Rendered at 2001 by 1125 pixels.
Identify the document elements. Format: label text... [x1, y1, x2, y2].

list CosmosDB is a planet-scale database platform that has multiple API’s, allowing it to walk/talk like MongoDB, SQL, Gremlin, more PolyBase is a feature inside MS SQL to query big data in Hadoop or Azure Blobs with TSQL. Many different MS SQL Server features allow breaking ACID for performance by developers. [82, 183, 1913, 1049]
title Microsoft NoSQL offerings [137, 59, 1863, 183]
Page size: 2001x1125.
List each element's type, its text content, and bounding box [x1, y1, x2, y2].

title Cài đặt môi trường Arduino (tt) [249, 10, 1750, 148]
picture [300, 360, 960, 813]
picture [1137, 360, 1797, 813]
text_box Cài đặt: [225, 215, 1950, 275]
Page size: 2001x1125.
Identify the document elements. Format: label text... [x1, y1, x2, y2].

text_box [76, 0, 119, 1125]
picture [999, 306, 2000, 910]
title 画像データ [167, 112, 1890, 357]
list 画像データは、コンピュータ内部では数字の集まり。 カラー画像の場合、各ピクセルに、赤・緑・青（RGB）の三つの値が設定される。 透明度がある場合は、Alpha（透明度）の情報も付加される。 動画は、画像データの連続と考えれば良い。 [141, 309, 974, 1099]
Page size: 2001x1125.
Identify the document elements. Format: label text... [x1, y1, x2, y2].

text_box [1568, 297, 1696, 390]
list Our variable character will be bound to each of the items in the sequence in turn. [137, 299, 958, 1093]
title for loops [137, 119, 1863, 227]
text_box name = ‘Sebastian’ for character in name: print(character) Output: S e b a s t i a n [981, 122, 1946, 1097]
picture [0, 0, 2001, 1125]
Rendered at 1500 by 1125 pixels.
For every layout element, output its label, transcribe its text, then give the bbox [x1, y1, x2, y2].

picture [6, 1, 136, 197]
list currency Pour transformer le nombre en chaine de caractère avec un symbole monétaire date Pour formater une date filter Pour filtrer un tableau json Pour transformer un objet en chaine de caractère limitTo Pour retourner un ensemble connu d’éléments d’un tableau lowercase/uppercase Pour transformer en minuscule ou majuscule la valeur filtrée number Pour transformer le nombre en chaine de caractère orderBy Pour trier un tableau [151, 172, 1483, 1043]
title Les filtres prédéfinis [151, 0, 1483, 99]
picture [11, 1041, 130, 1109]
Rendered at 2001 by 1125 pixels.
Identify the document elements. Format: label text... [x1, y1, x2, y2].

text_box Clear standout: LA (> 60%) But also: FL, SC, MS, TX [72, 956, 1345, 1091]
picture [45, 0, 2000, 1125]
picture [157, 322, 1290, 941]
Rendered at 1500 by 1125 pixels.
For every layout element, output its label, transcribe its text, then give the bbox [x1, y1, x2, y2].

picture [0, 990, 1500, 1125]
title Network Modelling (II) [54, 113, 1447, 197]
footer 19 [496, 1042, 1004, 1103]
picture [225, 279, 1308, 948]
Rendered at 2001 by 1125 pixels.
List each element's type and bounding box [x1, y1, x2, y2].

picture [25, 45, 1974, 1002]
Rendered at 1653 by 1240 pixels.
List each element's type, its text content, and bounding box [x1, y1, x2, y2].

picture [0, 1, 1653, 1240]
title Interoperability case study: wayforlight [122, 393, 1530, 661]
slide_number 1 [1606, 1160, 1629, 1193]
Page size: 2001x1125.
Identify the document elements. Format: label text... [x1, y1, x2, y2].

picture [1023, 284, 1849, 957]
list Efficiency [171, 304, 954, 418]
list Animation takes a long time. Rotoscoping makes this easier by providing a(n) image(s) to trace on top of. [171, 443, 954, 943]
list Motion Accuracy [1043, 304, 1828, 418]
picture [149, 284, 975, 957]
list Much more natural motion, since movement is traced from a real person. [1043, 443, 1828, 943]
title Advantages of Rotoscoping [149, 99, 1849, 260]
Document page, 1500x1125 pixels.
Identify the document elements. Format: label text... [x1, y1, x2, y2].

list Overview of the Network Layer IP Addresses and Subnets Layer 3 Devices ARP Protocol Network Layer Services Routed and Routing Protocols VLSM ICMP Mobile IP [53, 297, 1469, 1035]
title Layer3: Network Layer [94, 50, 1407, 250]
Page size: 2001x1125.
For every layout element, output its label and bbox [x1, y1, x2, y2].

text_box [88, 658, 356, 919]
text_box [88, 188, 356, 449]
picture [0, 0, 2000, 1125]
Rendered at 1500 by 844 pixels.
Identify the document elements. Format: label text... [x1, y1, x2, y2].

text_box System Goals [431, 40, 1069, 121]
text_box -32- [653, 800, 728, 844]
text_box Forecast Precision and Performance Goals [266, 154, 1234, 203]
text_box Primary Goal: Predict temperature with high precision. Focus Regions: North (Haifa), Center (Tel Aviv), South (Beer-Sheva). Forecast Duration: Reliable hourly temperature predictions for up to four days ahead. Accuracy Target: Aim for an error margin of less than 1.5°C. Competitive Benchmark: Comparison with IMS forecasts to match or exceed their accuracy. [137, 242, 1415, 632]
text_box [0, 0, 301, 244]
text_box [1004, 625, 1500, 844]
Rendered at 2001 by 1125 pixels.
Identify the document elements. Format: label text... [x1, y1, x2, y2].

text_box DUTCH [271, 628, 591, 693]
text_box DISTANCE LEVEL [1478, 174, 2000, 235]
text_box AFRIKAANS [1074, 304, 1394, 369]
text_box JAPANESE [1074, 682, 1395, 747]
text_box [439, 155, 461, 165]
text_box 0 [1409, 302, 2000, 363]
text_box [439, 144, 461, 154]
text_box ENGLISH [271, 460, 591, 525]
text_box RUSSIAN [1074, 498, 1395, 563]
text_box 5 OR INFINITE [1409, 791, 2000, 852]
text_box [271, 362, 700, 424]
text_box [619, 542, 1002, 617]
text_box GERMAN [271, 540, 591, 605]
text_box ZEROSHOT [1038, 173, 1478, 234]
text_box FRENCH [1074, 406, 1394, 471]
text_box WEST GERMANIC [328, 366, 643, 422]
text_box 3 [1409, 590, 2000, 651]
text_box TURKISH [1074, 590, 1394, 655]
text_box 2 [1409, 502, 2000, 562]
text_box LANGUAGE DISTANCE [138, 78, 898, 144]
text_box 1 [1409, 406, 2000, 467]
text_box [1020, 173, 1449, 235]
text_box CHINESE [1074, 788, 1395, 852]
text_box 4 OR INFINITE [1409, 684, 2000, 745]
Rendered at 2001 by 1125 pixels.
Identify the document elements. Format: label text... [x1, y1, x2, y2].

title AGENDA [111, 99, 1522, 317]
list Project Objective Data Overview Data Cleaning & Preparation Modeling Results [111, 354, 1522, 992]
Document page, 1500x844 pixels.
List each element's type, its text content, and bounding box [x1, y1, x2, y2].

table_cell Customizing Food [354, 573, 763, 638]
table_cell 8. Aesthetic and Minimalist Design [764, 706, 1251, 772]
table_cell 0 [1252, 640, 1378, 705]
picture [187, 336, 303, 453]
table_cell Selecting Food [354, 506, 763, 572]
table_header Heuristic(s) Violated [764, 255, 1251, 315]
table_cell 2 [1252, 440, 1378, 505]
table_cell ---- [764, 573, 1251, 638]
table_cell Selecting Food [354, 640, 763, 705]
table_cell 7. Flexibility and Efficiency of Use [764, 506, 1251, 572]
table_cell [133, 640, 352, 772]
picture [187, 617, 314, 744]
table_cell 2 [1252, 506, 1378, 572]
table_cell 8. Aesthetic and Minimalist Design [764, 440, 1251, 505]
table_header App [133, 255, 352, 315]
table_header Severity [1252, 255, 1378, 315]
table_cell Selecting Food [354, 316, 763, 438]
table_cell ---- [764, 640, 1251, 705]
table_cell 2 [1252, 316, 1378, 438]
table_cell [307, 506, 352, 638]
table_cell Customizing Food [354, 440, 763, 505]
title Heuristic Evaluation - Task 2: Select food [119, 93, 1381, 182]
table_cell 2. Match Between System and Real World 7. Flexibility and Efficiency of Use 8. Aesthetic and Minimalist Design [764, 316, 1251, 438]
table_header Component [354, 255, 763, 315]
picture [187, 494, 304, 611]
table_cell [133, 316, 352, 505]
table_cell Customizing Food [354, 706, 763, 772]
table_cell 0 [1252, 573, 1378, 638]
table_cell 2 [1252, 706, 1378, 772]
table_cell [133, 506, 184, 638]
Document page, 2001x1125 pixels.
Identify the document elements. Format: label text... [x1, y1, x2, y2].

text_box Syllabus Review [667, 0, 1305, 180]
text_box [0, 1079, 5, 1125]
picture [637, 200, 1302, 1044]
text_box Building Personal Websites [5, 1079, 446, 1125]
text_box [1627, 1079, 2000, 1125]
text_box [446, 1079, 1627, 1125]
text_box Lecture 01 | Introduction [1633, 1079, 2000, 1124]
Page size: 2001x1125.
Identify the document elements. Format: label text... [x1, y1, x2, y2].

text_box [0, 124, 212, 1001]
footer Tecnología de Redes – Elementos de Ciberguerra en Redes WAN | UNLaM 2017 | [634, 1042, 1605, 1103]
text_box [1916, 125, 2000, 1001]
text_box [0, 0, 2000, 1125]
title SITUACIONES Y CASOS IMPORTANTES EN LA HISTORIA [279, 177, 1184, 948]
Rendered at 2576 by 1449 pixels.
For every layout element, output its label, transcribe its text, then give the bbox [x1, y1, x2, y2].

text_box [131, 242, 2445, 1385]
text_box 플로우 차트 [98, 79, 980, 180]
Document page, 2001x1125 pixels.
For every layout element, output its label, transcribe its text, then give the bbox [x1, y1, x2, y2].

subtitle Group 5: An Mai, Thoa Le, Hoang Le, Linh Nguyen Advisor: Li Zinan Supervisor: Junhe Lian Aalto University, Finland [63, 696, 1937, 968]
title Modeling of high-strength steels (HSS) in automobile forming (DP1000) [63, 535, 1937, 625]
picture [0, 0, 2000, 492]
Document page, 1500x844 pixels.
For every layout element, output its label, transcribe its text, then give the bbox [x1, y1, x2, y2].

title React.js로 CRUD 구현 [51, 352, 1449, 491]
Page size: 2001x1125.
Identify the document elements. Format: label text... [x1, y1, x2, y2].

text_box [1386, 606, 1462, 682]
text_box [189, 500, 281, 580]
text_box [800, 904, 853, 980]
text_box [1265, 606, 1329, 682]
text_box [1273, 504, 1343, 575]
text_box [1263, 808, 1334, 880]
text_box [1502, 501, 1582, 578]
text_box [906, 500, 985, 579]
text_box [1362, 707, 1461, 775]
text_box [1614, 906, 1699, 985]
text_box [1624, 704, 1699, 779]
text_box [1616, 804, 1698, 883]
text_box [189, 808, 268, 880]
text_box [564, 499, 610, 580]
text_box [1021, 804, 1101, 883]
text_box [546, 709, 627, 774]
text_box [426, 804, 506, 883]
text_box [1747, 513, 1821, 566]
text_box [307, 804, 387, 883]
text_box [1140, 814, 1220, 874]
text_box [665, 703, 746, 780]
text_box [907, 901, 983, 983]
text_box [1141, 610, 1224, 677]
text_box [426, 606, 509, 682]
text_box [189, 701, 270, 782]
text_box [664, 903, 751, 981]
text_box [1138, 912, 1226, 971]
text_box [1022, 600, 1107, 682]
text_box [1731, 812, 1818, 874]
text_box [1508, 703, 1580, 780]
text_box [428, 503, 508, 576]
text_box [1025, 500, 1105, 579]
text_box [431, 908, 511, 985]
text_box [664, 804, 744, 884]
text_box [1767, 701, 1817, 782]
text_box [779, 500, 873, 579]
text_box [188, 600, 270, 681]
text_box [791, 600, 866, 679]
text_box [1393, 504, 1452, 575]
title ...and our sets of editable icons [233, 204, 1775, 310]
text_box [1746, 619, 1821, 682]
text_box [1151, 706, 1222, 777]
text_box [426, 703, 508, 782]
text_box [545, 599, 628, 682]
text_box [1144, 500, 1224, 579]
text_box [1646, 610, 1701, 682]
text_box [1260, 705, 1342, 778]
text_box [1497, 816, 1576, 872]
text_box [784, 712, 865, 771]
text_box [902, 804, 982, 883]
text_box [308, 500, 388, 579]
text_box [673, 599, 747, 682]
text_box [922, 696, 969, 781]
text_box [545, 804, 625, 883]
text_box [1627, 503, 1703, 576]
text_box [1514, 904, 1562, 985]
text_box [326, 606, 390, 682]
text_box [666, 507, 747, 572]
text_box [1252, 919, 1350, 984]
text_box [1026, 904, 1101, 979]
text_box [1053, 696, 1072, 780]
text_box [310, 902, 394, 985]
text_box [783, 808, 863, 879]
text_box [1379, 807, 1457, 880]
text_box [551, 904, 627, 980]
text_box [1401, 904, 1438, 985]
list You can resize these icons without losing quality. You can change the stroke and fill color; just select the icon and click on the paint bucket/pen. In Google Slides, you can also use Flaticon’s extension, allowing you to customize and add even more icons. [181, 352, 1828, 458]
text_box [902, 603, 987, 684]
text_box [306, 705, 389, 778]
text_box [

------

TASK:
Above are the records. Copy the lines beginning at the one that has "text_box [1502, 501, 1582, 578]" and ending with the one that has "text_box [664, 903, 751, 981]", unchanged.

ANSWER BOX:
text_box [1502, 501, 1582, 578]
text_box [906, 500, 985, 579]
text_box [1362, 707, 1461, 775]
text_box [1614, 906, 1699, 985]
text_box [1624, 704, 1699, 779]
text_box [1616, 804, 1698, 883]
text_box [189, 808, 268, 880]
text_box [564, 499, 610, 580]
text_box [1021, 804, 1101, 883]
text_box [546, 709, 627, 774]
text_box [426, 804, 506, 883]
text_box [1747, 513, 1821, 566]
text_box [307, 804, 387, 883]
text_box [1140, 814, 1220, 874]
text_box [665, 703, 746, 780]
text_box [907, 901, 983, 983]
text_box [1141, 610, 1224, 677]
text_box [426, 606, 509, 682]
text_box [189, 701, 270, 782]
text_box [664, 903, 751, 981]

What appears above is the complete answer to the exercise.